> Listed records

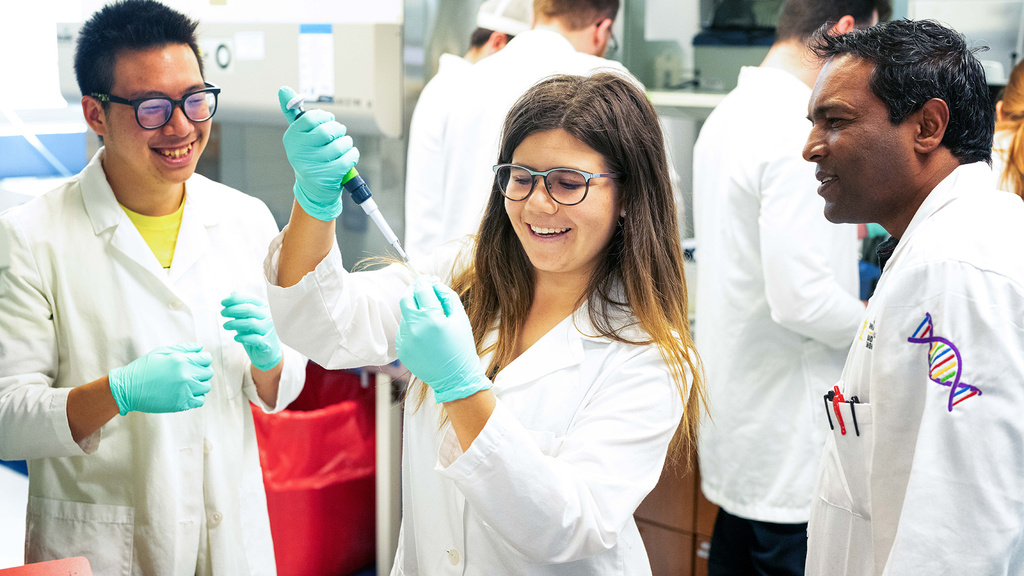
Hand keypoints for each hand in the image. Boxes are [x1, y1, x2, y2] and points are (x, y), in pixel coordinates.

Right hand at [108, 343, 213, 415]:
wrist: (128, 389)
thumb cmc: (143, 368)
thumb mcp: (162, 352)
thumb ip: (184, 349)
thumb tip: (200, 348)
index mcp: (182, 360)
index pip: (206, 359)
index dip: (202, 360)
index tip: (194, 363)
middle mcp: (187, 375)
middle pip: (208, 373)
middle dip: (200, 371)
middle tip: (188, 373)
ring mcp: (185, 390)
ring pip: (206, 387)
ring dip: (199, 384)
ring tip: (185, 383)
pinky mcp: (182, 404)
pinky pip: (200, 400)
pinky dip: (196, 397)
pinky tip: (186, 393)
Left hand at [220, 292, 282, 370]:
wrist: (269, 352)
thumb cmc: (257, 332)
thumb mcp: (249, 318)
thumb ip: (242, 307)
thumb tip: (232, 293)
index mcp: (264, 308)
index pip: (250, 299)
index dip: (235, 299)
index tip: (223, 302)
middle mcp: (268, 317)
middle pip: (249, 309)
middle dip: (232, 310)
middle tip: (222, 313)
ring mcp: (269, 330)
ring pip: (251, 323)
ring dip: (234, 323)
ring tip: (225, 325)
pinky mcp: (267, 343)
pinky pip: (254, 338)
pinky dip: (243, 337)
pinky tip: (236, 337)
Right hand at [278, 86, 359, 220]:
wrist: (313, 188)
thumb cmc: (309, 155)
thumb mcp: (300, 136)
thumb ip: (293, 112)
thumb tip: (283, 89)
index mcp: (292, 139)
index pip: (311, 118)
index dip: (325, 117)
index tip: (329, 120)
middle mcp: (299, 152)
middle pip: (327, 131)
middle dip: (338, 129)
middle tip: (340, 132)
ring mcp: (312, 166)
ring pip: (340, 144)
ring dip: (347, 143)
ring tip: (344, 145)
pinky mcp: (327, 177)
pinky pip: (347, 158)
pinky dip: (353, 154)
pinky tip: (350, 155)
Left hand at [396, 279, 491, 402]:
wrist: (455, 378)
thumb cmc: (461, 347)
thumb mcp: (460, 318)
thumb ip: (446, 296)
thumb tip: (433, 283)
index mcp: (431, 318)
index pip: (422, 289)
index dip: (426, 282)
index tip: (430, 281)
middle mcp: (414, 328)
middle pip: (406, 298)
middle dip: (414, 292)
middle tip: (423, 291)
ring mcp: (405, 340)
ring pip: (404, 315)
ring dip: (414, 311)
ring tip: (430, 320)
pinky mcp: (401, 349)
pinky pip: (403, 330)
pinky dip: (412, 327)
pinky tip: (426, 335)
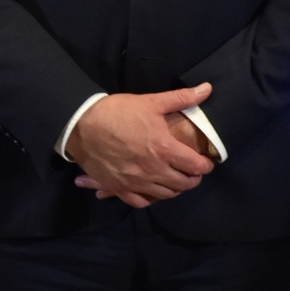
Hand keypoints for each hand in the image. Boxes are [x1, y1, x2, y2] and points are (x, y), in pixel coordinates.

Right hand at [68, 82, 216, 207]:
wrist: (82, 125)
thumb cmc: (119, 112)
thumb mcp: (152, 102)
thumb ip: (182, 98)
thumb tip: (208, 88)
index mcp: (164, 149)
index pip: (195, 166)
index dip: (205, 166)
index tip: (207, 163)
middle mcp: (152, 170)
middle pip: (183, 184)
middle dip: (193, 179)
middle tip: (194, 172)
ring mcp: (134, 182)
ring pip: (165, 195)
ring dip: (176, 189)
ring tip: (177, 180)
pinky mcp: (118, 188)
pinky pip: (140, 202)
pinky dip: (151, 199)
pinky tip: (154, 191)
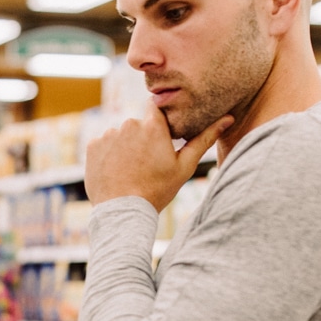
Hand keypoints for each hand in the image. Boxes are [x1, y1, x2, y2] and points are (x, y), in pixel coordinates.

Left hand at [84, 104, 232, 210]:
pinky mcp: (92, 146)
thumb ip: (204, 138)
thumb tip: (228, 118)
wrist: (123, 213)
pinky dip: (109, 154)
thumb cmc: (157, 190)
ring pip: (120, 134)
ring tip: (131, 170)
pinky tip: (116, 172)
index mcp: (153, 125)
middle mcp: (129, 124)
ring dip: (124, 146)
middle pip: (138, 123)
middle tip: (146, 162)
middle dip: (142, 137)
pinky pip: (103, 144)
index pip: (155, 107)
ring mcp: (108, 134)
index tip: (161, 135)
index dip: (158, 120)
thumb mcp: (185, 166)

> What you need to do
Going line by line through the listing above, count those that contain "hand" and give only the result.

> Answer to this task
9